The data below holds the lines to copy: everything from the line containing "Section of Act |" to the line containing "14. | Email", both ends included, set down exactly.

╭─ Records to use

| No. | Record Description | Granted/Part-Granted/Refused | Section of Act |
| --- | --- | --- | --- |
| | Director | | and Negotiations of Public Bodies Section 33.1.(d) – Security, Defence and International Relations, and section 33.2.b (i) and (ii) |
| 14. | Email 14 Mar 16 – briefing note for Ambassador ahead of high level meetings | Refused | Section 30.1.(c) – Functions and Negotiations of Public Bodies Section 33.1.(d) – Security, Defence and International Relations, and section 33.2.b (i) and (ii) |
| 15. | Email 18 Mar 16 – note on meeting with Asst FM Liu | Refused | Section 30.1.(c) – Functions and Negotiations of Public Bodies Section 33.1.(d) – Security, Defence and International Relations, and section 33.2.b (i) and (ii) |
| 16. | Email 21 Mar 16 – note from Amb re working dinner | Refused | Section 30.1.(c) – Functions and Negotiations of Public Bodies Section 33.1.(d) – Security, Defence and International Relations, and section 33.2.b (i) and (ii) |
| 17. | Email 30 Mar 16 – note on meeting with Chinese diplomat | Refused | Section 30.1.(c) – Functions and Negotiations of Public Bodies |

╰─
╭─ Records to use

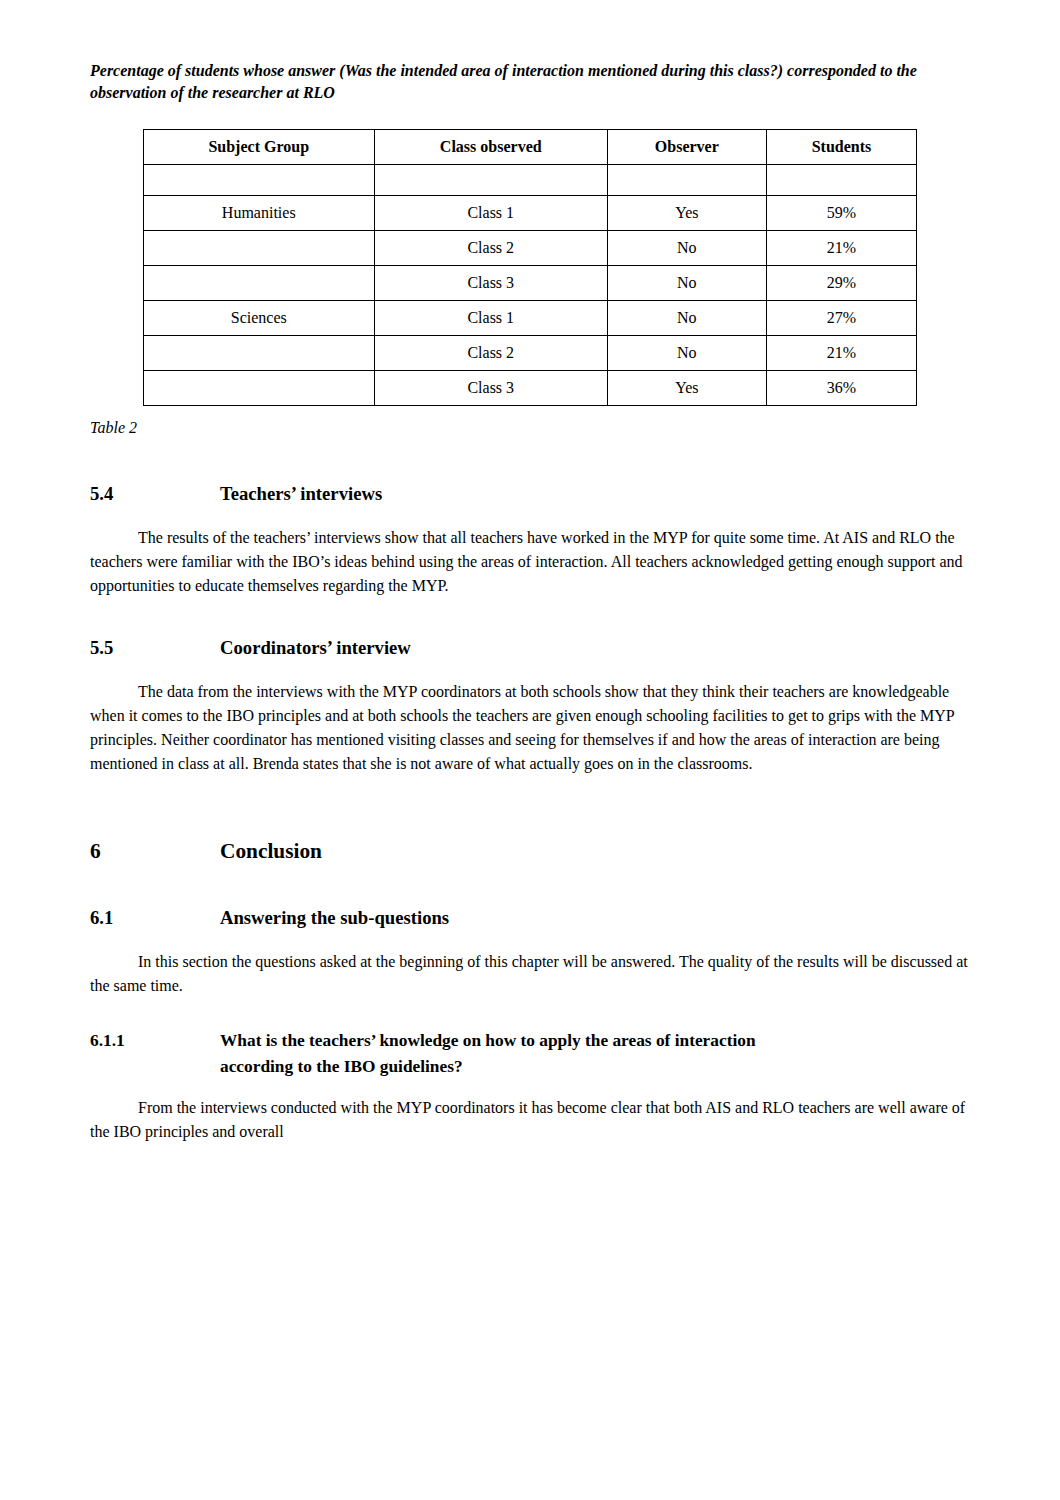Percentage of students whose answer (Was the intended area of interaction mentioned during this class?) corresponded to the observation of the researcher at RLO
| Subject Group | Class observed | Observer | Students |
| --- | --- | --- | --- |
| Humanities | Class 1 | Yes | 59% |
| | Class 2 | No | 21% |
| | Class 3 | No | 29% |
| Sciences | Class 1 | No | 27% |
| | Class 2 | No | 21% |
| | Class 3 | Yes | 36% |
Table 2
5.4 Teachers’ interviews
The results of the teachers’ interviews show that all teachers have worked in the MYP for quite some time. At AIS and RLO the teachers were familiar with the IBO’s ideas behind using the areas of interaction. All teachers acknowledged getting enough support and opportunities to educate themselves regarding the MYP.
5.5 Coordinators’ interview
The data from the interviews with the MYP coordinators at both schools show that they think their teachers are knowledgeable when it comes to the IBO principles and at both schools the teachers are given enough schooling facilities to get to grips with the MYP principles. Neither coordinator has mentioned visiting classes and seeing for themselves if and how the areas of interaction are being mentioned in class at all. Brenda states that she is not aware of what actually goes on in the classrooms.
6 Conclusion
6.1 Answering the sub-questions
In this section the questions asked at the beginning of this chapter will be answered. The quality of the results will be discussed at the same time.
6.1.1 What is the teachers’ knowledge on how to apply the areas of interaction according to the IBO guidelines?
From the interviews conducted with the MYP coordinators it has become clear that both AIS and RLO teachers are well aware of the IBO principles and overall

╰─
╭─ Records to use

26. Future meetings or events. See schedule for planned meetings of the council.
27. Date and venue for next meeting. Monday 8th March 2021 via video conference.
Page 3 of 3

╰─

▶ [Exercise solution]:
| No. | Record Description | Granted/Part-Granted/Refused | Section of Act |
| --- | --- | --- | --- |
| | Director | | and Negotiations of Public Bodies Section 33.1.(d) – Security, Defence and International Relations, and section 33.2.b (i) and (ii) |
| 14. | Email 14 Mar 16 – briefing note for Ambassador ahead of high level meetings | Refused | Section 30.1.(c) – Functions and Negotiations of Public Bodies Section 33.1.(d) – Security, Defence and International Relations, and section 33.2.b (i) and (ii) |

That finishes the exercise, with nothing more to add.